The special event to mark the show on November 10 at 7pm includes an after-performance reception. This 104th performance will also celebrate National Yiddish Theatre Folksbiene's 104th season.

"In the famous wedding scene in Fiddler on the Roof, the badkhn (master of ceremonies), while celebrating the nuptials, stops to remember those who are no longer with us," said artistic director of National Yiddish Theatre Folksbiene and music director of Fiddler on the Roof, Zalmen Mlotek, in a statement. "In the Jewish tradition of remembrance, even during this happy occasion, we pause to reflect on the 80th anniversary of Kristallnacht, which took place on November 9 and November 10, 1938, during which Nazis in Germany torched synagogues, vandalized Jewish homes, schools, and businesses and killed close to 100 Jews. As we celebrate the success of Fiddler on the Roof in Yiddish, we are reminded that the pogroms and forced expulsions which are so poignantly depicted in Fiddler on the Roof set a precedent in the modern world that violence could be unleashed on entire populations while the world remains silent. Our special 104th performance will pay tribute to the resiliency of the Jewish people and culture by the world's oldest Yiddish theater company."

Due to the success of the Yiddish-language Fiddler on the Roof, presented with English and Russian supertitles, performances have been extended through November 18 at the Museum of Jewish Heritage.
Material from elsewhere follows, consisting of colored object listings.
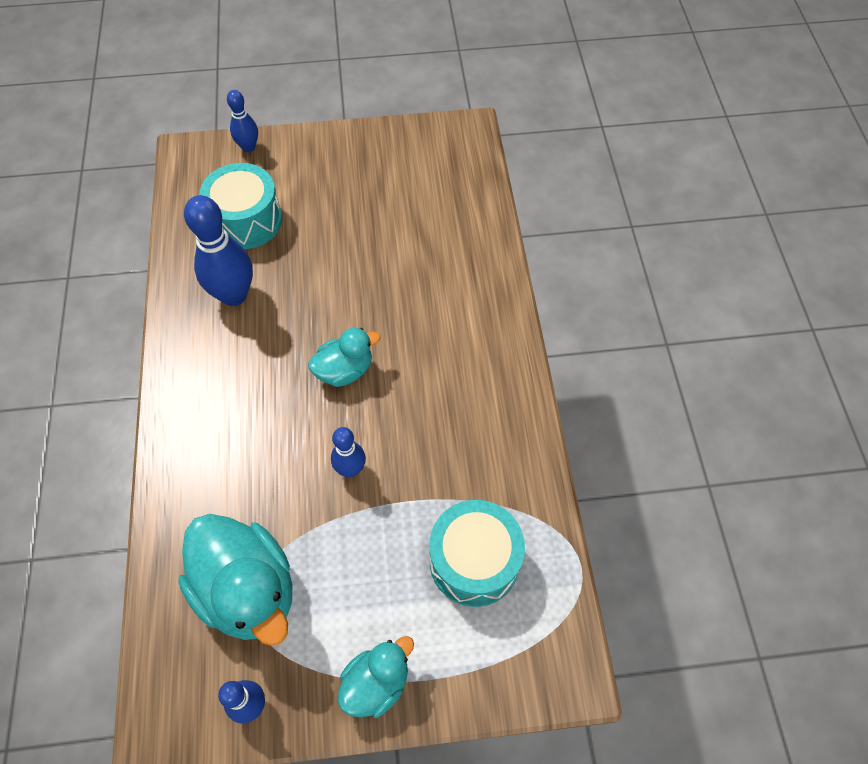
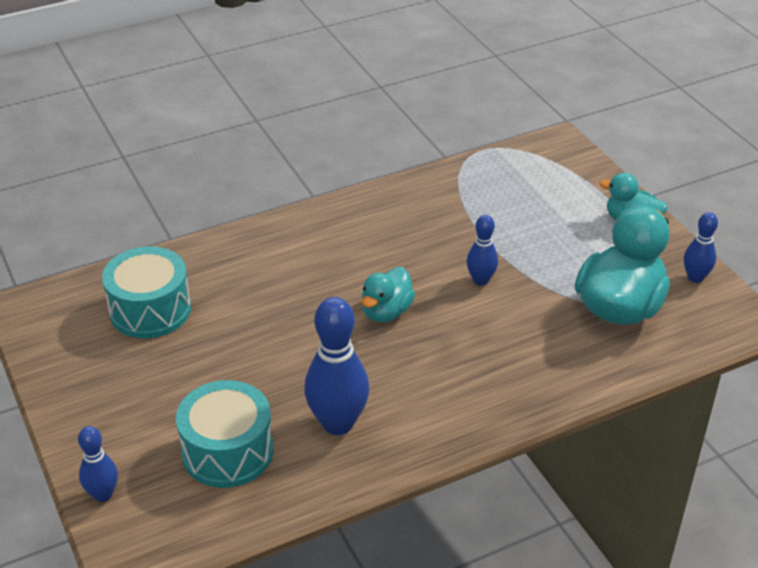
camera: 110 degrees left, 20 degrees down
(344, 370) = (386, 312): turquoise duck -> turquoise duck turned 105 degrees counterclockwise
(474, 561) = (512, 197): turquoise drum -> turquoise drum (150, 310)

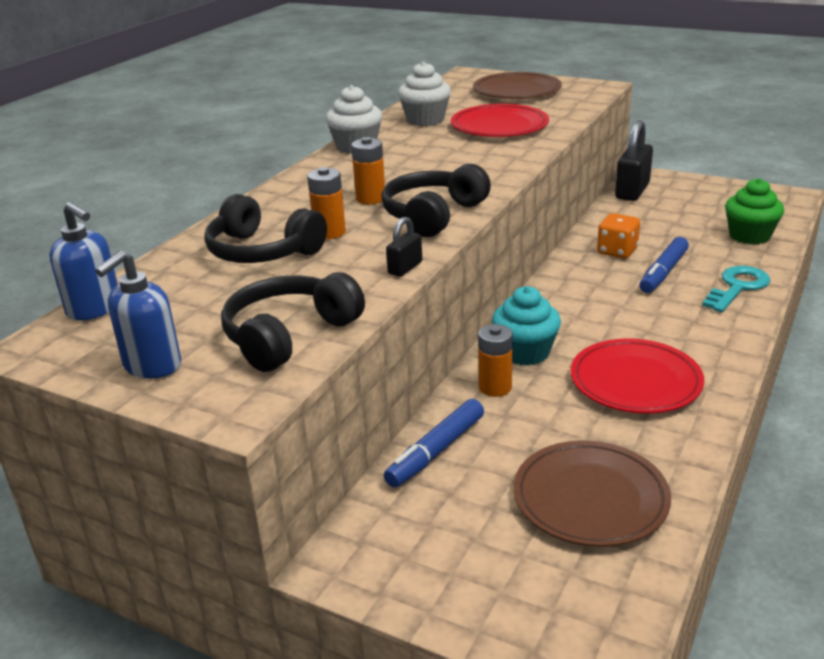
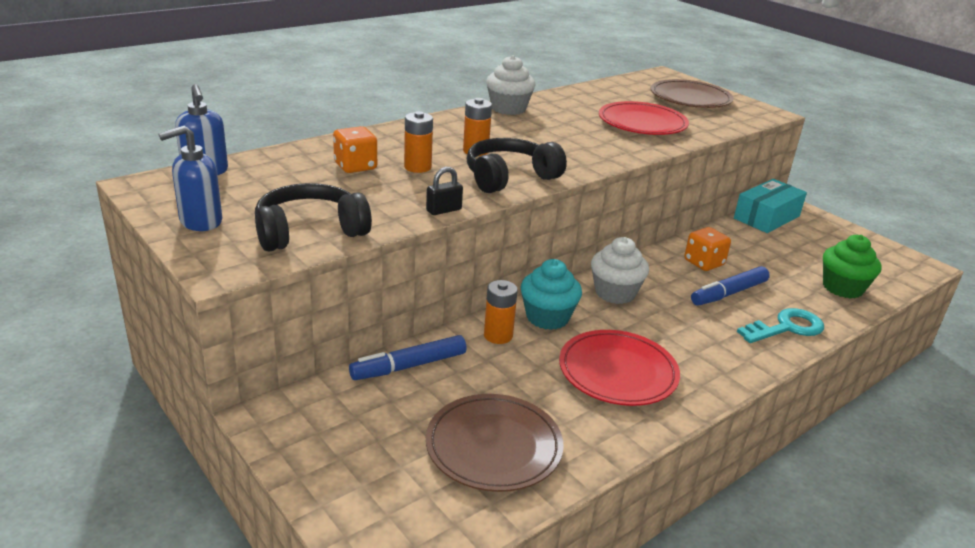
camera: 20 degrees right, 0 degrees up
(262, 251) = (355, 166): black headphones -> orange dice
(425, 120) = (586, 102): white cupcake -> white cupcake (615, 293)
(632, 191) = (766, 217): black padlock -> turquoise box

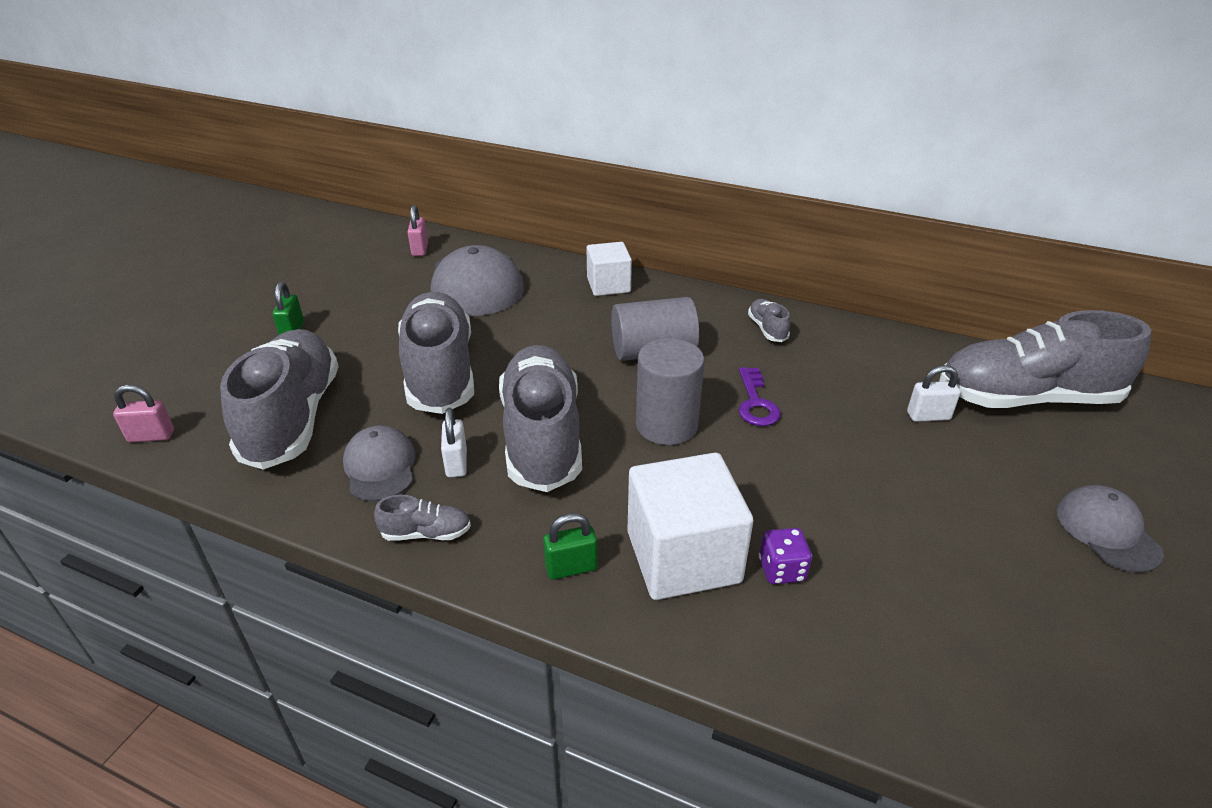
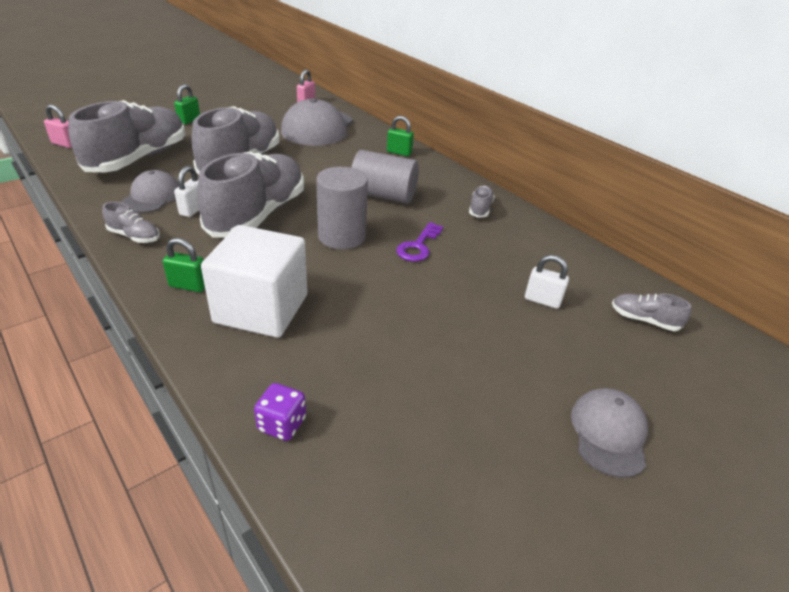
camera: 25 degrees right, 0 degrees up
(608, 285) = (399, 152): white cube -> green padlock
(781, 570) = (315, 343): purple dice -> purple dice (282, 424)
(1025, 398) = (644, 320): grey shoe -> grey shoe, size x0.41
Directed by Joel Grey, Fiddler on the Roof is executive-produced by Chris Massimine. Sheldon Harnick, the musical's lyricist, and Harold Prince, the musical's original director, serve as consultants on the project.

Featuring a book by Joseph Stein and a score by Jerry Bock and Harnick, Fiddler on the Roof is inspired by Sholem Alecheim's stories of the milkman Tevye, who tries to hold on to "tradition" as the world around him and his family in the little village of Anatevka change. The Yiddish translation was crafted by Israeli actor-director Shraga Friedman in 1965 and made its world premiere in Israel more than 50 years ago.

Steven Skybell leads the cast as Tevye, alongside Jackie Hoffman as Yente and Jennifer Babiak as Golde. They are joined by Joanne Borts as Sheyndl, the understudy for Yente, Fruma-Sarah, Grandma Tzeitel; Doug Chitel as the understudy for Mendel, Avrom, Nokhum/Mordkhe, The Rabbi, and The Constable; Michael Einav as an ensemble member and the understudy for Motel Kamzoil, Perchik, Fyedka, and The Rabbi; Lisa Fishman as Grandma Tzeitel and the understudy for Golde and Sheyndl; Lydia Gladstone as Grandma Tzeitel and the understudy for Golde and Sheyndl; Jessica Rose Futran as an ensemble member and the understudy for Tzeitel, Hodel, and Chava; Kirk Geritano as Avrom; John Giesige as Male Swing; Josh Kohane as Male Swing; Abby Goldfarb as Female Swing; Maya Jacobson as Bielke; Cameron Johnson as Fyedka; Ben Liebert as Motel Kamzoil; Moshe Lobel as Nokhum/Mordkhe; Stephanie Lynne Mason as Hodel; Rosie Jo Neddy as Chava / Dance Captain; Raquel Nobile as Shprintze; Jonathan Quigley as Dancer / Ensemble / understudy for The Fiddler; Nick Raynor as Yussel/Dancer/Ensemble; Grant Richards as Yussel/Dancer/Ensemble; Bruce Sabath as Lazar-Wolf (company); Drew Seigla as Perchik; Adam B. Shapiro as The Rabbi / Ensemble / understudy for Tevye and Lazar-Wolf; Jodi Snyder as Fruma-Sarah / Ensemble; James Monroe Števko as Mendel; Lauren Jeanne Thomas as The Fiddler; Bobby Underwood as The Constable / Ensemble; and Rachel Zatcoff as Tzeitel.

The production features scenic design by Beowulf Boritt, costume design by Ann Hould-Ward, choreography by Staś Kmieć, lighting design by Peter Kaczorowski, sound design by Dan Moses Schreier, hair and wig design Tom Watson, and musical direction and conducting by Zalmen Mlotek. The creative team also includes Merete Muenter (assistant choreographer) and Matthew (Motl) Didner (assistant director).